=== Begin Enclosure ===

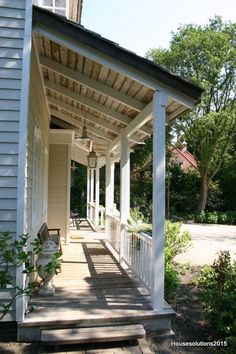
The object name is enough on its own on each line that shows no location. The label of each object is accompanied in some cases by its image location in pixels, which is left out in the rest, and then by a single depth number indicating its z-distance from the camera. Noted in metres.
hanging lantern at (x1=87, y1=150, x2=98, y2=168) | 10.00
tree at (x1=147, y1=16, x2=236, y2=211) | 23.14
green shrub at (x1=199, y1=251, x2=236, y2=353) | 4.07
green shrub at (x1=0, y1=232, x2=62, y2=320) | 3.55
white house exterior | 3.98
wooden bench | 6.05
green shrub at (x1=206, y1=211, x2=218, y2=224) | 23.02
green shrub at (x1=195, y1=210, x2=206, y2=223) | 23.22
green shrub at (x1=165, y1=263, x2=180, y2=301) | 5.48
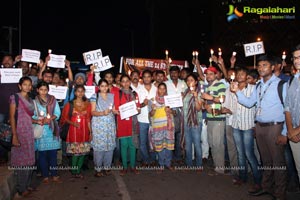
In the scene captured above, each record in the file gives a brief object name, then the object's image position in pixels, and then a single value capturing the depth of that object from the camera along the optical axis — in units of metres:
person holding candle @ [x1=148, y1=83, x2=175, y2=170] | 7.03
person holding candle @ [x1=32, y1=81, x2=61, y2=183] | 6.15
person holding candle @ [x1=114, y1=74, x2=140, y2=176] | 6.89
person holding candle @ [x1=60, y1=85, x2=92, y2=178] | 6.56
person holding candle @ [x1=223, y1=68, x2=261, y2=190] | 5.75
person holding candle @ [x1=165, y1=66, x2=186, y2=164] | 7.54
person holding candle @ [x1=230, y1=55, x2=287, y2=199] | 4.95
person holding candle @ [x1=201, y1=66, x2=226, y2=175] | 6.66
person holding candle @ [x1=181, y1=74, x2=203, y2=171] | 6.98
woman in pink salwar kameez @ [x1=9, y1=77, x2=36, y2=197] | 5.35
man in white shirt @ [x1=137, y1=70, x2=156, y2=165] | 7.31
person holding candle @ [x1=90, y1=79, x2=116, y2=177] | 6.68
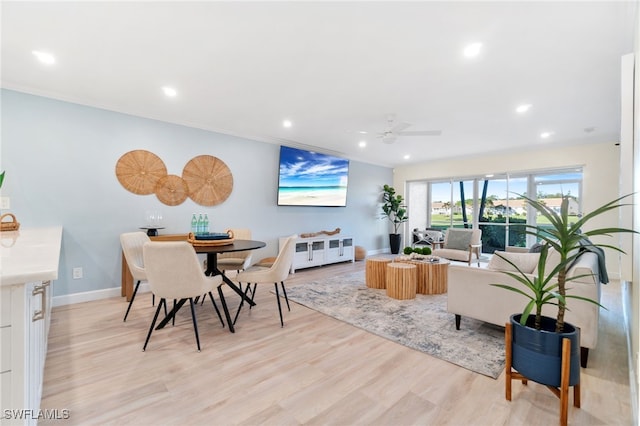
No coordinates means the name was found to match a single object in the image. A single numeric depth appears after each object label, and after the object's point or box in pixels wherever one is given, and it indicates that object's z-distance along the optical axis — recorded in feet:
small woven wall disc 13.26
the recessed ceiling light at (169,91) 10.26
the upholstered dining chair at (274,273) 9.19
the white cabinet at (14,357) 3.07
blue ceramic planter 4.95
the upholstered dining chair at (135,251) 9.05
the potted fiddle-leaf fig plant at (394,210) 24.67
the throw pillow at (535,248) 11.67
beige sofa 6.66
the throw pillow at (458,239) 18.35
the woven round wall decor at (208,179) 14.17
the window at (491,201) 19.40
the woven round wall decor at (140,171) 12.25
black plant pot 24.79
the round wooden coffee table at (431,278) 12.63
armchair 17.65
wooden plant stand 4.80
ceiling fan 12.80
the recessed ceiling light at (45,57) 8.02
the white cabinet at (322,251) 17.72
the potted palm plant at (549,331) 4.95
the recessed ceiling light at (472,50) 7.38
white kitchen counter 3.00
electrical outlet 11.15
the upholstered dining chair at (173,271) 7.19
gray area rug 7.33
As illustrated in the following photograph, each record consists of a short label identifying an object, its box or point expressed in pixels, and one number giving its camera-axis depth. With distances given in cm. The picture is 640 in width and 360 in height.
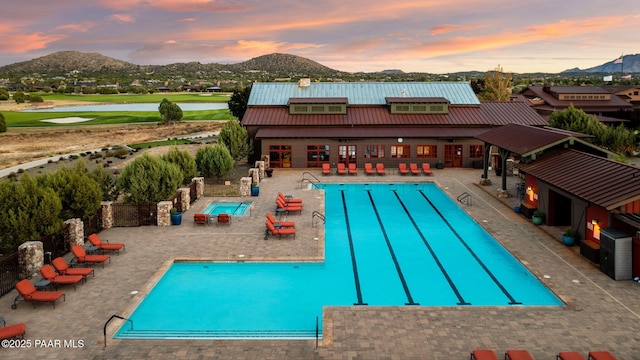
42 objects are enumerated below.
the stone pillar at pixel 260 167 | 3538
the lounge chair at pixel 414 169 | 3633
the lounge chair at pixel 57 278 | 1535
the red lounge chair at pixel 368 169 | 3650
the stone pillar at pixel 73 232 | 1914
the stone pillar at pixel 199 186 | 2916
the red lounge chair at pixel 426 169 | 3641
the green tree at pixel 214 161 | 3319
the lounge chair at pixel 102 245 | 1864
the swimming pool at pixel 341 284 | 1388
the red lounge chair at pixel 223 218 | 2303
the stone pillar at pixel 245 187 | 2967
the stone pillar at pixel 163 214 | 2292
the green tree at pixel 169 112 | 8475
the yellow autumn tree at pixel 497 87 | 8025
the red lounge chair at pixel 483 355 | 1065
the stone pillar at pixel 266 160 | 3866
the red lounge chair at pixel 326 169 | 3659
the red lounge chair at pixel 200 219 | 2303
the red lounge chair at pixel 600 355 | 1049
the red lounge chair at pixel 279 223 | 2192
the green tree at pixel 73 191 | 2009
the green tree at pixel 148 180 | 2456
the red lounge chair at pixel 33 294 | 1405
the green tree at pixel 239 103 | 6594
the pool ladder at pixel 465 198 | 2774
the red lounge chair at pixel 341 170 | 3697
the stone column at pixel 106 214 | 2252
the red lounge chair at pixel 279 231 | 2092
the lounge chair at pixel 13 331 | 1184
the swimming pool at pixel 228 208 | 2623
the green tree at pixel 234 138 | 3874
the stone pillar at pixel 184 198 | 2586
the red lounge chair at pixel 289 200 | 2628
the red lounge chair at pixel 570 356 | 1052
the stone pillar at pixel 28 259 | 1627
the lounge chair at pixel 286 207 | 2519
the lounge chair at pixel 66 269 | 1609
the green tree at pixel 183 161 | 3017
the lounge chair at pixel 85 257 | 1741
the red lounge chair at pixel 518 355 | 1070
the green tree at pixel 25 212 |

=== End Enclosure ===

■ Aim of the task: When you reach the line that has "white kitchen counter 3.00" in the data above, start repeating lines exactly, and stop after the line that has "the stone pillar at pixel 260 167 | 3538"; pictures stay out.

■ Exercise output:
white kitchen counter 3.00
electrical outlet 11.15
the upholstered dining chair at (173,271) 7.19
gray area rug 7.33
As illustrated in the following photograph, each record consists of a short label identifying an object, its box or point expressed in pixels, and one number giving its camera-axis depth. With distances given in cm. The picture is 640 in width and 360 in height.
42 objects are enumerated below.
the stone pillar at pixel 260 167 | 3538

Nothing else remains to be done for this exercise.